Text segment ::
────

I want to do the following:

  1. If any row in a group is marked as is_primary keep that row but none of the others in the group
  2. If no row in group is marked with is_primary, keep them all
  3. Filter the rows based on the above

Here is some example data:

library(tidyverse) data <- tibble(group=c("A","A","A","B","B","C","C","C","C"), is_primary=c(FALSE, FALSE, FALSE,FALSE,TRUE,FALSE,FALSE,TRUE,TRUE), value=c(1,2,3,4,5,6,7,8,9)) 

In the above example, I'd like to keep all the A rows, because there is no row with is_primary==TRUE, keep only the second B row, and keep the last two C rows.

I thought the obvious solution would be something like:

data %>% group_by(group) %>% mutate(keep_row=ifelse(any(is_primary),is_primary,TRUE))

────

Dataset content ::
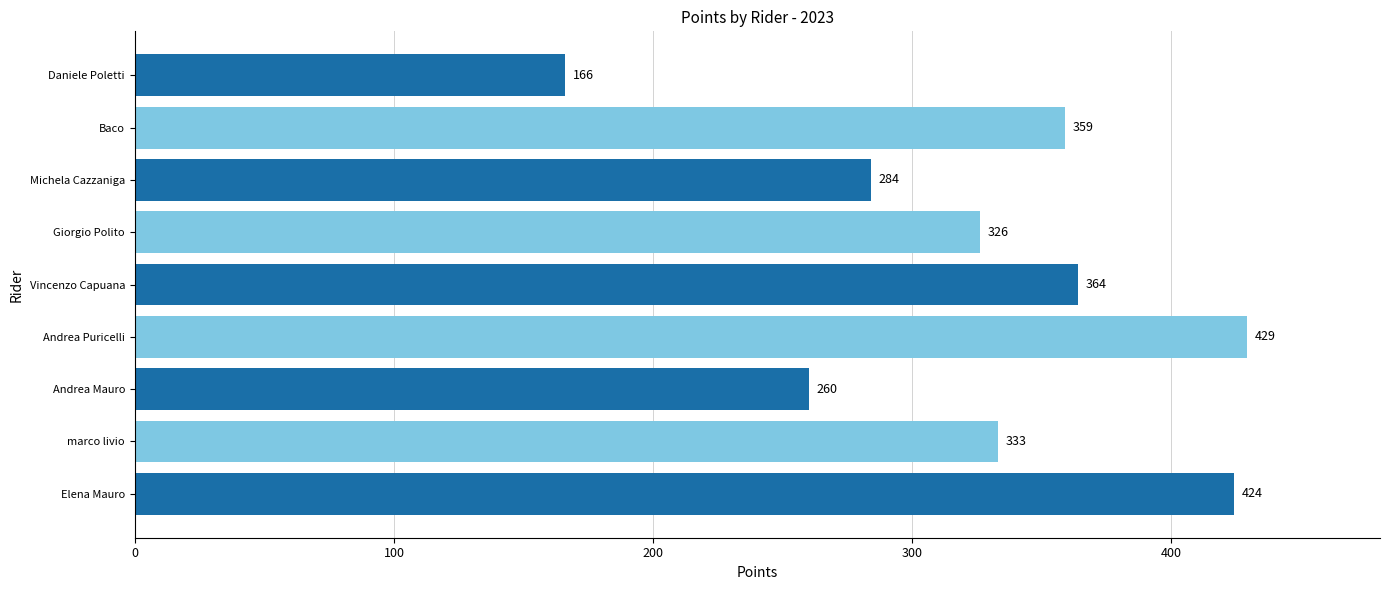

Rank the categories by value from highest to lowest.

Andrea Puricelli, Elena Mauro, Vincenzo Capuana, Baco, marco livio, Giorgio Polito, Michela Cazzaniga, Andrea Mauro, Daniele Poletti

────

List of tasks ::
(a) In the R grouping question, which rows of group C does the writer want to keep?
(b) Extend the R grouping question past its final line of code, keeping the writer's voice.

Responses ::
(a) The last two C rows.

(b)
But this results in the following, which doesn't meet the criteria above.

# A tibble: 9 x 4 # Groups: group [3] group is_primary value keep_row <chr> <lgl> <dbl> <lgl> 1 A FALSE 1 TRUE 2 A FALSE 2 TRUE 3 A FALSE 3 TRUE 4 B FALSE 4 FALSE 5 B TRUE 5 FALSE 6 C FALSE 6 FALSE 7 C FALSE 7 FALSE 8 C TRUE 8 FALSE 9 C TRUE 9 FALSE 

However, if I make an intermediary variable that indicated whether the group has a primary key it works.

data %>% group_by(group) %>% mutate(has_primary=ifelse(any(is_primary),TRUE,FALSE)) %>% mutate(keep_row=ifelse(has_primary,is_primary,TRUE)) 

This results in keep_row being correct:

# A tibble: 9 x 5 # Groups: group [3] group is_primary value has_primary keep_row <chr> <lgl> <dbl> <lgl> <lgl> 1 A FALSE 1 FALSE TRUE 2 A FALSE 2 FALSE TRUE 3 A FALSE 3 FALSE TRUE 4 B FALSE 4 TRUE FALSE 5 B TRUE 5 TRUE TRUE 6 C FALSE 6 TRUE FALSE 7 C FALSE 7 TRUE FALSE 8 C TRUE 8 TRUE TRUE 9 C TRUE 9 TRUE TRUE 

What is going on in ifelse that the first solution doesn't work?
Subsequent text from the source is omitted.